## TEXT
┌────────
But the son of Michael Andretti wasn’t mad because Montoya won. He was ticked off that Honda had lost in a glaring fashion.

The final results showed Marco’s No. 27 Snapple Honda finishing in sixth, one spot behind the No. 15 car belonging to Graham Rahal.

The two drivers had the only Honda-powered cars in the top 11.

Honda was able to celebrate six wins over the course of 2015’s 16-race schedule. But Andretti knows there’s asterisks on some of them.

“Some we won, weren’t… one was a pack race (Fontana), anyone’s game,” Andretti told media last weekend at Phoenix International Raceway, including NASCAR Talk‘s Nate Ryan.  “Pocono was a lot of people out. Ryan (Hunter-Reay) drove a hell of a race.”

Two others, Honda’s only wins among the first 10 races of the season, were a result of rainouts at NOLA Motorsports Park and one of the Detroit duals.

The Indy race could serve as the perfect microcosm for the first half of the season. Frustrations over Honda’s seeming disadvantage to Chevrolet have resulted in the former citing Rule 9.3 in the IndyCar rulebook, which will allow Honda to make changes to its aero kit for short tracks, road courses and street courses in 2016.

The modifications are based on two tests IndyCar made with the 2015 aero kits. What was the difference?

“I’ve heard numbers around 400 pounds of downforce,” Andretti said. “It’s like bringing a knife to a gunfight. Three to four tenths there… if we make some of it up. With some wins they pulled out this year, we hope it’ll be twice as strong.”

During the long offseason Andretti has tested for 2016 at Mid-Ohio and Road America, and is scheduled to at Phoenix today pending weather. Andretti says he’s “cautiously optimistic” about what he’s seen so far.

“That’s all I can say without my engineer killing me,” Andretti said. “Most (is being made up) on the road course side. I can’t say we’re totally equal on speedways. There’s a bit of politics involved.”

That’s something the two-time IndyCar winner doesn’t want anywhere near Indianapolis Motor Speedway come the month of May and the 100th running of the Indy 500 a race an Andretti hasn’t won since 1969.

“I don’t want politics to hinder my chance at winning that race, you know?” Andretti said. “It’s the 100th Indy 500… that could be the face for the next 100 years. To be at a disadvantage there would be disappointing.”
└────────
## EXERCISE 1
Translate this sentence from the article about Honda's IndyCar season into Spanish: "The two drivers had the only Honda-powered cars in the top 11."
## EXERCISE 2
According to the article about Honda's IndyCar season, how many wins did Honda celebrate during the 2015 16-race schedule?
## EXERCISE 3
For each statement, say whether it agrees with the article about Honda's IndyCar season, and quote the deciding words: (a) Marco's car finished in sixth place. (b) During the offseason, Andretti tested at Mid-Ohio and Road America. (c) An Andretti last won the Indy 500 in 1979.
Rely only on the article about Honda's IndyCar season.

## INFORMATION
┌────────
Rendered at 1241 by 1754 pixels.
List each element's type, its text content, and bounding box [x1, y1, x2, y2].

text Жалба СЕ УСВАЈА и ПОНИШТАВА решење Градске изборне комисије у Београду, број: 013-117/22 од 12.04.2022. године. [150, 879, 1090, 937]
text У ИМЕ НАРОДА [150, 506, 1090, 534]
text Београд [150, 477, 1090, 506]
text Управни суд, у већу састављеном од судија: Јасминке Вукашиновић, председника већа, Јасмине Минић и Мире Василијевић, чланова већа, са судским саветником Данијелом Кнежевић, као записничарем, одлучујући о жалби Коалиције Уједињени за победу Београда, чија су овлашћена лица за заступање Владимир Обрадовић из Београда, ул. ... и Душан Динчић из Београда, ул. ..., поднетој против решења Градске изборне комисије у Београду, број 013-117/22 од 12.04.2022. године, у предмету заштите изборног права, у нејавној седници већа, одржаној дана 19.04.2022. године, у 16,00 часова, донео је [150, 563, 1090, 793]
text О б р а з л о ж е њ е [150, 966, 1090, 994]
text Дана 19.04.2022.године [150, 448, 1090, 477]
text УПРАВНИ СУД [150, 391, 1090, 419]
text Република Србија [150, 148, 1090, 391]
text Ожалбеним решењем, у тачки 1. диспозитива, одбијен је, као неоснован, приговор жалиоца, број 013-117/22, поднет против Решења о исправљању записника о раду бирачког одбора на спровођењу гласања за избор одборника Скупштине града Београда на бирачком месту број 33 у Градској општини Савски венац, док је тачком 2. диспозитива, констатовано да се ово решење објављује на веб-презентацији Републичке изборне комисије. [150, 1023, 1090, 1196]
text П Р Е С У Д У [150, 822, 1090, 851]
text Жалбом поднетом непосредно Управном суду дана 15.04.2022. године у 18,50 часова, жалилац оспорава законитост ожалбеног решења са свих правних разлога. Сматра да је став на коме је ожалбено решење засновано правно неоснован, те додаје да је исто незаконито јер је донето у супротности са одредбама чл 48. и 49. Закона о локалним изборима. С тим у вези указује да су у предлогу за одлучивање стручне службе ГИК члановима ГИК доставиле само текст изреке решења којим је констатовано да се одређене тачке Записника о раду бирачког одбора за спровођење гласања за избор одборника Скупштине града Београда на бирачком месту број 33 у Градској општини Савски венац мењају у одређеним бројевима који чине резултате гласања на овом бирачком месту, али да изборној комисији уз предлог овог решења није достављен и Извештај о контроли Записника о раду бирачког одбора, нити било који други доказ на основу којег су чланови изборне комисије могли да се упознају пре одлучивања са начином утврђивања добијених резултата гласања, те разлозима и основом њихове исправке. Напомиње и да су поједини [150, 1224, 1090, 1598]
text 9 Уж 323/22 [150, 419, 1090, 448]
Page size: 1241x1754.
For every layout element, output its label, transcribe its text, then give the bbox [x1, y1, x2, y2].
└────────
## EXPECTED OUTPUT 1
Los dos pilotos tenían los únicos coches con motor Honda entre los 11 primeros.

## EXPECTED OUTPUT 2
Six.

## EXPECTED OUTPUT 3
(a) Yes: "Marco’s No. 27 Snapple Honda finishing in sixth"
(b) Yes: "During the long offseason Andretti has tested for 2016 at Mid-Ohio and Road America"
(c) No: "a race an Andretti hasn’t won since 1969"